Italy's players followed Cesare Prandelli into the jungle and emerged, like Rambo, with First Blood. The Azzurri coach spoke before this game about the strength that can be drawn from an opening win and this already confident team will go into Friday afternoon's game against a tricky looking Costa Rica side in high spirits.
It must be said that victory against England wasn't taken for granted. Many had Italy down as favourites after their last encounter in the Euro 2012 quarterfinal two years ago, which was one of the most one-sided 0-0s in history. But the Azzurri anticipated a closer contest this time around and, though they went into it "without fear" -- as La Gazzetta dello Sport's front page proclaimed on Saturday -- they were wary of an opponent out for revenge and refreshed by new faces such as Raheem Sterling -- a player of pace and movement who threatened to ask serious questions of a defence lacking in mobility.
Italy's preparations, informed greatly by last summer's experience of the Confederations Cup, had been meticulous. But as this game neared, Prandelli's best-laid plans were severely disrupted. After losing Riccardo Montolivo to a broken leg in the opening warmup game against Ireland and then deciding not to select Giuseppe Rossi on the basis that he didn't want to risk another relapse of the striker's knee injury, Prandelli sustained more casualties.
First, starting left-back Mattia de Sciglio strained a muscle and then, on the eve of this match, goalkeeper Gianluigi Buffon sprained an ankle. The psychological impact of losing their captain and leader had the potential to spread doubt and uncertainty within an Italy defence that, in contrast to other tournaments, came into this one as a perceived weakness rather than a strength.
Salvatore Sirigu stood in between the posts. With all the resources Paris Saint-Germain have, the winners of back-to-back Ligue 1 titles don't have to play him in goal. They could go out and spend the kind of money -- some 50 million euros -- Juventus did to buy Buffon from Parma in 2001. That they haven't is a measure of the regard in which he is held by the French champions. Still, England immediately set about shooting from distance and putting crosses into the box to exploit any nerves he might have been feeling.
In light of the new weapons available to Roy Hodgson and the misfortune striking their own camp, the consensus was that a point would not be frowned upon by the Azzurri. And yet Italy took the lead from a well-worked corner. Andrea Pirlo ran over it, leaving the ball for his Juventus teammate Claudio Marchisio to set and shoot beyond Joe Hart from outside the area.

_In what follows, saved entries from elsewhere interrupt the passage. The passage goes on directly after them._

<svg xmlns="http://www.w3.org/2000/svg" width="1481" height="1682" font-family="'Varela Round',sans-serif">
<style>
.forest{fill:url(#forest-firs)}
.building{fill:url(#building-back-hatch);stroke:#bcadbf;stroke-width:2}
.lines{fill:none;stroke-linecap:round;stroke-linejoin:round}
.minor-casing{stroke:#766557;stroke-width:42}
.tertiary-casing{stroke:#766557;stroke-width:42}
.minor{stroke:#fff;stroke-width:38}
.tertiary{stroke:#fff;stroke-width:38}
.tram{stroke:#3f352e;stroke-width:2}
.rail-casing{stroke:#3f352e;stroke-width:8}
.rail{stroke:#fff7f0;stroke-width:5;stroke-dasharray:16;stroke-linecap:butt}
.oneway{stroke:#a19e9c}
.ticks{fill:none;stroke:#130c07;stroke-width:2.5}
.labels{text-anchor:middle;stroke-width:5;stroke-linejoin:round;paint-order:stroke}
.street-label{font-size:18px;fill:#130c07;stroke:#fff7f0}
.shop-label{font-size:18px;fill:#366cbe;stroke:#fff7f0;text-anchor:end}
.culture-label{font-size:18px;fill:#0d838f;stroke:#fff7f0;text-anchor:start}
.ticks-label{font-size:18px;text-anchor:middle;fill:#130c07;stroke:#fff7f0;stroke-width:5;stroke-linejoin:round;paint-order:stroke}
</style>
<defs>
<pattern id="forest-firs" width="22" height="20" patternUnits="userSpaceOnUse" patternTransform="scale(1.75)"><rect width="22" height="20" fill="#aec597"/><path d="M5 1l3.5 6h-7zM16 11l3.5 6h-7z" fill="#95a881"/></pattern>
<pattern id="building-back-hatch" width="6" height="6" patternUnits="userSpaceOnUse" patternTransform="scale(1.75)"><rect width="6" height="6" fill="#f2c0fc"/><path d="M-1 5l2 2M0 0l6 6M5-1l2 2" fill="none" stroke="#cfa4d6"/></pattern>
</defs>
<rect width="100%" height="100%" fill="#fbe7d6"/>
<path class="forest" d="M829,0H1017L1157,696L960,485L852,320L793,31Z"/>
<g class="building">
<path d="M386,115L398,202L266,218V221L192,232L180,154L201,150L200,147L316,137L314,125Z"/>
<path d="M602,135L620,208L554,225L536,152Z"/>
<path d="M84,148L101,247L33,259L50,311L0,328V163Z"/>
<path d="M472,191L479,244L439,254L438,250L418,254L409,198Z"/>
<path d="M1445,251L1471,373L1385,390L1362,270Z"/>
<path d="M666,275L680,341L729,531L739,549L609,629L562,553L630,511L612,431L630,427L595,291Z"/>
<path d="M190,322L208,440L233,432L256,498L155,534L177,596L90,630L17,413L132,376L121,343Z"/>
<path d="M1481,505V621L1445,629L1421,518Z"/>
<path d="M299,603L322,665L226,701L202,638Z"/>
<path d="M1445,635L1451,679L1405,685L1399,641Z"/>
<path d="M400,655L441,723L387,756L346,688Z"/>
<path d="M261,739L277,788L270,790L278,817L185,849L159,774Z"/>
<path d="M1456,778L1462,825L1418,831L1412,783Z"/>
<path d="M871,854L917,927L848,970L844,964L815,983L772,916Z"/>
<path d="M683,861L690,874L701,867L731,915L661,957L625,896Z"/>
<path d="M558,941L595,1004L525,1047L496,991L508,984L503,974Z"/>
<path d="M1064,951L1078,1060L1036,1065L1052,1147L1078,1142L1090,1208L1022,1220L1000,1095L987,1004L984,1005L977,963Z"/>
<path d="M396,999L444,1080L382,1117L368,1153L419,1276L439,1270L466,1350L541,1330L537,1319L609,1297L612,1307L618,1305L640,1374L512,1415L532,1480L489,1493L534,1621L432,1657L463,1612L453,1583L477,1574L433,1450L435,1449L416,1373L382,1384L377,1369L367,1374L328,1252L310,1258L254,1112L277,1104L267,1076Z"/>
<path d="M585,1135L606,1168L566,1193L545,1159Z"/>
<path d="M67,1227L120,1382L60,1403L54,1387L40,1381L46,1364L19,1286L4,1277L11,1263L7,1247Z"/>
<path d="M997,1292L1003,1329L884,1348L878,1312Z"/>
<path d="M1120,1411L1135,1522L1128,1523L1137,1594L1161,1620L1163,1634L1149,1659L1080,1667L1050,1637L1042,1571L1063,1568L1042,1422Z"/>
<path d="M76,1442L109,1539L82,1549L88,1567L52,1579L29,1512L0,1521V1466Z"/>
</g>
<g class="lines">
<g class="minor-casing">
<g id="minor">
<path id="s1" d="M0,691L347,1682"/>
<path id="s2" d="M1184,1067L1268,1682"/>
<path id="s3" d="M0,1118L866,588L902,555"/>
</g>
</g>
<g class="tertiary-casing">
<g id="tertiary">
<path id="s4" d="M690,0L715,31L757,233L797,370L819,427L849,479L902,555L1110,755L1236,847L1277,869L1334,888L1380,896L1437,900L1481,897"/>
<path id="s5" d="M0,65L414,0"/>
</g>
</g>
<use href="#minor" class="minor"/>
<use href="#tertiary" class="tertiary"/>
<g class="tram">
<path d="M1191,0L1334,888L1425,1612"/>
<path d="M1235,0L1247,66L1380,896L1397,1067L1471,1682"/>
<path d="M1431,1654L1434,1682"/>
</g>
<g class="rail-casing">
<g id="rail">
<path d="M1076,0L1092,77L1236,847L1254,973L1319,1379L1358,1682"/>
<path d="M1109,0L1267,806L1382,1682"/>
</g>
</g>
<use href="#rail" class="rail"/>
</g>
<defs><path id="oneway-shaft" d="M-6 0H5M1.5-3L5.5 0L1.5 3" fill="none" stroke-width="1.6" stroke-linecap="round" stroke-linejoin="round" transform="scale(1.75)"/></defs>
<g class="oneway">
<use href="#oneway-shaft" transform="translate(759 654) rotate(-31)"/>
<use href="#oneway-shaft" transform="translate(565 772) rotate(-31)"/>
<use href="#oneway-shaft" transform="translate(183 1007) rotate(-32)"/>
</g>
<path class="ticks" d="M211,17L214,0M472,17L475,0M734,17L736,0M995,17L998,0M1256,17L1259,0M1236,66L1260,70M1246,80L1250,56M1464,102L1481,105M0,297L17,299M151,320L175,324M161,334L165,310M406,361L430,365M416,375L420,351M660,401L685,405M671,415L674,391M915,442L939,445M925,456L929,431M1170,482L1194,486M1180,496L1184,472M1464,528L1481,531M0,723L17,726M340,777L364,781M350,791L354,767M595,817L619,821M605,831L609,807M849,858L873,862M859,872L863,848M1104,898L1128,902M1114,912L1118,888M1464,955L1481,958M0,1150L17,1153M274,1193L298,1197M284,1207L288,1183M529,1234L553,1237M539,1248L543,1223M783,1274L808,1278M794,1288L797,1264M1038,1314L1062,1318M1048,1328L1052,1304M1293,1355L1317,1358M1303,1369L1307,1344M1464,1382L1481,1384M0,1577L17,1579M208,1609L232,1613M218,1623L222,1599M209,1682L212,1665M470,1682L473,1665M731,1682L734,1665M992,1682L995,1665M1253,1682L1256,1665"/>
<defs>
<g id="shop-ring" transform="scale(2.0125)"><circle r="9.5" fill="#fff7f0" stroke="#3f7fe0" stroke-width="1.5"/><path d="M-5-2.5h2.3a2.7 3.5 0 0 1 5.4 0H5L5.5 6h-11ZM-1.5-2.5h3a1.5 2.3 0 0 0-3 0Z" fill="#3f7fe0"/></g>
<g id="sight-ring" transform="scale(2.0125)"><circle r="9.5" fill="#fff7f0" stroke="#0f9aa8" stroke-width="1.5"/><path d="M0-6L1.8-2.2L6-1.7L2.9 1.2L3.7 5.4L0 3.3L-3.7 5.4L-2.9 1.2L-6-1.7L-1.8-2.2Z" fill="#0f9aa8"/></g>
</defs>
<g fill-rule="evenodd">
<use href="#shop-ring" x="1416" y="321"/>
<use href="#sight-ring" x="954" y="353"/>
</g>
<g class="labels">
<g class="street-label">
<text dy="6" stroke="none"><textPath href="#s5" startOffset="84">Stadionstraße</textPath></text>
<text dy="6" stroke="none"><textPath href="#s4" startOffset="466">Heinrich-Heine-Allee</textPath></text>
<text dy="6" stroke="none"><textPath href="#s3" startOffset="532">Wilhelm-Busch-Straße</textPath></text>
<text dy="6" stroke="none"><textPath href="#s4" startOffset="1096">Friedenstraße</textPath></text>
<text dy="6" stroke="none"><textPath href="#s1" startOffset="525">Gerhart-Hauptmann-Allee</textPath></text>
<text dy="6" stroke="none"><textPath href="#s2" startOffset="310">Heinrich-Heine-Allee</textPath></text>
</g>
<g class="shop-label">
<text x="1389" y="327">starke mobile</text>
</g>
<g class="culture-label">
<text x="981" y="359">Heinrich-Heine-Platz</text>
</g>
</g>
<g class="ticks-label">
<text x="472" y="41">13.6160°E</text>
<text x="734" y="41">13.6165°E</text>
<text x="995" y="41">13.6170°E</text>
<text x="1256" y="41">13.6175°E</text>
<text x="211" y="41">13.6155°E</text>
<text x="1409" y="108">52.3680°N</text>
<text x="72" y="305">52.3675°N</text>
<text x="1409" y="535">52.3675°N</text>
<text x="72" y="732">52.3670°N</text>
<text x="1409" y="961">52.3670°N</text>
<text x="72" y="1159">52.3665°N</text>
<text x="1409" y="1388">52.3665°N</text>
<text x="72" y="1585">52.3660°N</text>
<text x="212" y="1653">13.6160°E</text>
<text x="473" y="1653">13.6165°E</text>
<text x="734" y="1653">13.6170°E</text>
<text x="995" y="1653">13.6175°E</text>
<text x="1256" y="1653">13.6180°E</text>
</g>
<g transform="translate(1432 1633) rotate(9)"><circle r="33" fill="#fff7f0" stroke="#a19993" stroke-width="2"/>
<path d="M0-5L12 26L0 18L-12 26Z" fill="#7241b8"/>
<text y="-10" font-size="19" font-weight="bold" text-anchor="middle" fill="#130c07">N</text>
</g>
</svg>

The disappointment was that Italy conceded an equaliser almost immediately after going ahead. Sterling turned and released Wayne Rooney whose cross was finished by Daniel Sturridge. It was symbolic of the danger England posed: a counterattack executed at speed. That was always in the back of Italy's mind.
However, they were the ones that came closest to a second before half-time. Mario Balotelli almost caught Hart out with a sublime lob that Phil Jagielka headed off the line, and Antonio Candreva hit the post. A combination between that pair after the interval put Italy back in front.
Candreva swung in a cross and Balotelli leapt at the far post to nod past Hart. It was no coincidence Italy's winner came from the right. Ineffective in this area in the warmup game against Luxembourg, Candreva kept pulling England left-back Leighton Baines inside, creating a motorway of space for right-back Matteo Darmian. Had his crosses been more precise, the Azzurri might have made England pay more.
As expected Italy held possession for long spells with Daniele De Rossi and the doppio-play or double playmaker system based around Andrea Pirlo and Marco Verratti in the middle. They weren't able to completely control the play nor make it tell as much as they perhaps would have liked. Much of the play was sterile, though it did appear to sap the energy from England as the game went on. It's evident that the tactic remains a work in process but there is promise. Isolated in the early stages, Balotelli later did get the support Prandelli demanded of Marchisio and Candreva.
The thinking behind their deployment is that, as midfielders who have the engine to run from deep, get into the box, and score, they are difficult for defenders to pick up. They don't give any reference points. Considering Marchisio scored and Candreva assisted Balotelli, one imagines Prandelli will be encouraged.
The manager's outstanding record in competitive matches goes on. In four years under his management, Italy have lost only twice in 90 minutes: the first was in the Euro 2012 final against Spain, the second to Brazil in the group stages of the Confederations Cup last summer.
For all the euphoria that a result like tonight's will bring, Italy are never ones to get carried away. Costa Rica confirmed Prandelli's suspicions that they could well be a trap game by winning their curtain raiser while Uruguay now need to win their remaining two matches to be sure of qualification for the knockout stages. The Azzurri, though, have once again reminded everyone why they deserve respect.
As Prandelli has often said, his team aren't among the best but they are capable of beating the best. No one will relish playing them.